English muffins. Single malt whisky. Choco-whip toast spread. For several months now, Japanese shoppers have had to brace for the reality of global conditions hiking the prices of the nation’s most basic foods. Soy sauce, noodles and chicken will also be affected.
An intriguing question, as currency markets approach 2022, is what sort of risk this poses to the yen, as it passes into its ninth straight year below the ¥100/$ line and with continued weakness still a favourite bet of speculative money.
Official measures of underlying inflation have begun to show (after many years emphatically not doing so) Japanese prices gently creeping upwards. But, according to analysts at Nomura Securities, more visceral modifiers of public sentiment are surging.
The number of articles in the online edition of the Nikkei Shimbun business daily that focused on all types of price rises (241) was more than 330 per cent higher in November than in the same month a year earlier. The number specifically about food (45) was up nearly six times over the same period. However modest the price hikes portended in these stories, runs one theory on the FX trading floors, the impact on overall sentiment is something the Bank of Japan will ultimately need to reckon with.
As a possible signpost of that need, note the Nomura analysts, the market reaction to food companies announcing price rises has broken hard with tradition. In the past, food stocks rose on such announcements because of the expectation that the increases would convert into stronger profits. Since the start of 2021, that correlation has broken down. The equity market (whether correctly or not) is betting that this time consumer sentiment may really start to absorb inflationary concerns, behaviour will adjust and the dent to the foodmakers’ sales volumes will surpass any uptick in margins.
This new atmosphere — mostly unfamiliar in Japan for a good two decades — arrives at a time when most currency analysts are preparing their outlooks for 2022 and reflecting on a year in which the yen has fallen 10 per cent against the US dollar. For the lion’s share of 2021, they have traded between the ¥109-114/$ range, with the yen held at the low end of that since the summer as the US Federal Reserve has sounded more hawkish and the US-Japan yield spread has widened.
Accordingly, most currency desks have tended to treat the yen’s weakness over the past 11 months as a “natural” — and hence sustainable until further notice — phenomenon, driven by the fundamentals of world economic recovery, global inflationary pressures and widening diversion between Japan’s permanently low yields and their rising counterparts overseas. At no real point in 2021 did investors decide for more than a few days that the yen was cheap enough for a sustained buying spree. In fact, notes JPMorgan FX strategist Benjamin Shatil, a trade that short-sells the yen against the dollar has been one of the world’s most reliable expressions of investor expectations of higher US yields.

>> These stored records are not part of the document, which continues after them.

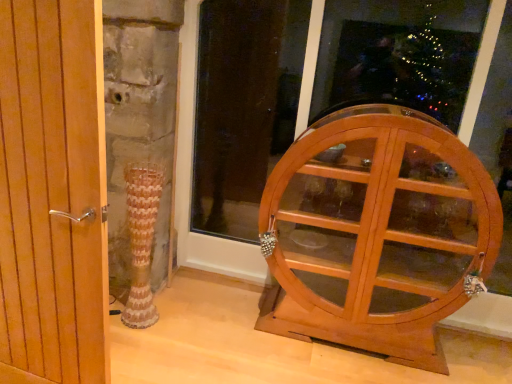
Question: From the image's perspective, relative to wooden door handle at left, is light brown wooden cabinet at right above or below?

Choices:
 (A) below
 (B) above

Answer: (A)

Question: From a real-world perspective, relative to wooden door handle at left, is light brown wooden cabinet at right vertically above or below?

Choices:
 (A) below
 (B) above

Answer: (A)

Question: Estimate the real-world distances between objects in this image. Which object is closer to the wooden door handle at left?

Choices:
 (A) wooden cabinet at right
 (B) light brown wooden cabinet at right

Answer: (B)

Question: Estimate the real-world distances between objects in this image. Which object is closer to the light brown wooden cabinet at right?

Choices:
 (A) wooden door handle at left
 (B) wooden cabinet at right

Answer: (B)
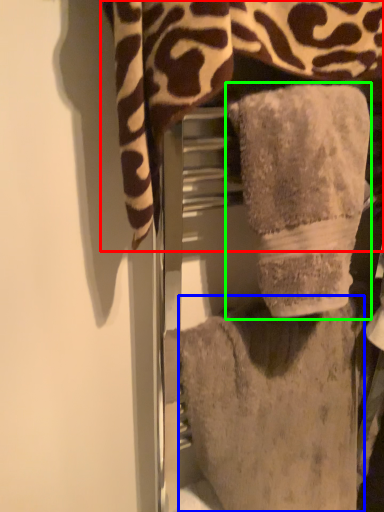
Question: Based on their relative distances, which object is farther from towel (highlighted by a red box)? Choose from towel (highlighted by a blue box) and towel (highlighted by a green box).

Choices:
 (A) towel
 (B) towel

Answer: (A)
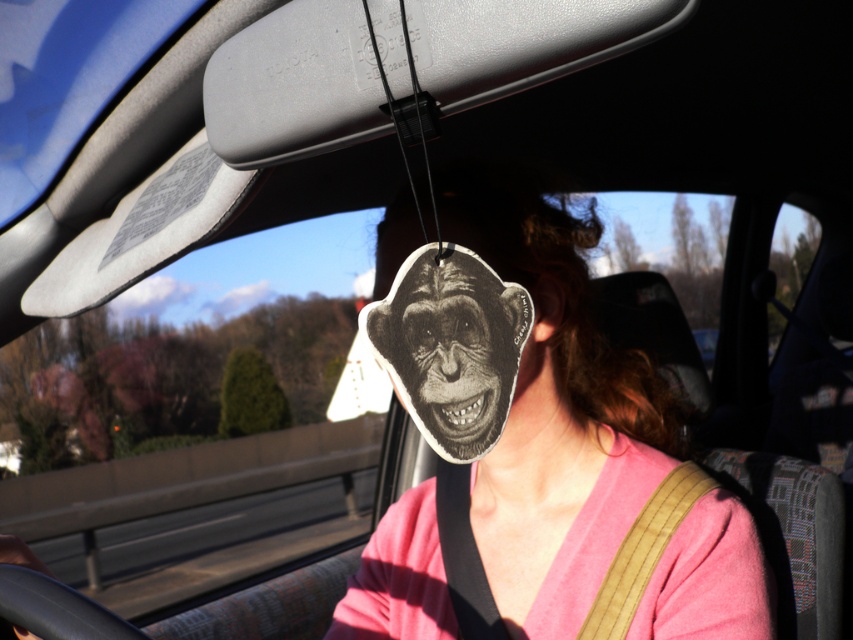
Does matte paper monkey face at center have a lesser height compared to black paper monkey face at center?

No, matte paper monkey face at center is not shorter than black paper monkey face at center.

From the picture: Can you confirm if matte paper monkey face at center is smaller than black paper monkey face at center?

Actually, matte paper monkey face at center might be larger than black paper monkey face at center.

The width and height of the screenshot is (853, 640). What do you see at coordinates (556, 420) in the screenshot?
I see `matte paper monkey face at center` at bounding box center [556, 420].

You are a GUI agent. You are given a task and a screenshot of the screen. Output one action in this format:
    pyautogui.click(x=<x>, y=<y>)
    Task: Click on the matte paper monkey face at center
    This screenshot has width=853, height=640.
    Given the screenshot: What is the action you would take?
    pyautogui.click(x=556, y=420)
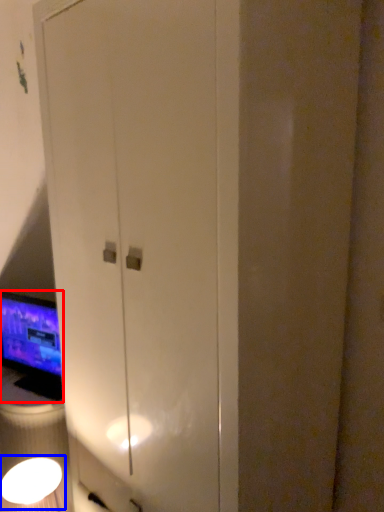
Question: Among these objects, which one is farthest to the camera, computer monitor (highlighted by a red box) or light fixture (highlighted by a blue box)?

Choices:
 (A) computer monitor
 (B) light fixture

Answer: (A)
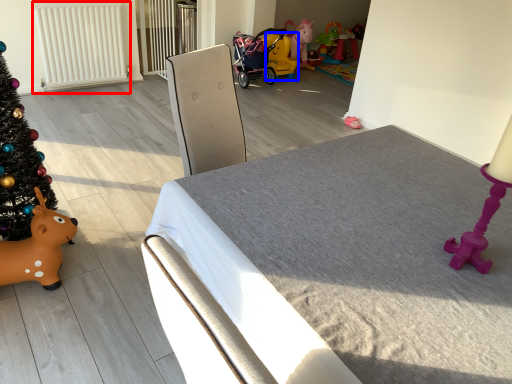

The emergence of the Omicron coronavirus variant, which threatens to shift those fundamentals, offered an interesting proof of that. Between the widespread acknowledgment of the new strain around November 26 and the yen’s 13-month high a week later, the currency rose almost 2 per cent — the sort of volatility that smacked of a crowded trade leaving some wrongfooted. This was not, as some jumped to say, the yen acting as a “haven”, but the sudden unwinding of some large yen shorts. Some of those have since tentatively returned, but will not do so in earnest until markets are convinced that it is rate differential fundamentals, rather than Omicron, back in the driving seat.
But that, argues Shatil, is where those rising Japanese food prices could step in next year — not as a base case for yen strength, but as a possible risk that could once again threaten a renewed build-up of shorts. If, in the coming months, commodity prices are still rising and the Japanese find themselves fretting over consumer prices and inflationary sentiment, would it still make sense for currency markets to depend absolutely on a permanently dovish BoJ and therefore a reliably widening yield spread?
While the central bank is unlikely to turn hawkish in any meaningful way, say FX analysts, it is at least plausible that it could respond to a shift in sentiment by modestly relaxing its “yield curve control” policy. This might not produce a long-term shift in the yen’s fundamentals, but it could leave a new volatility where one of the FX market’s most dependable trades once stood.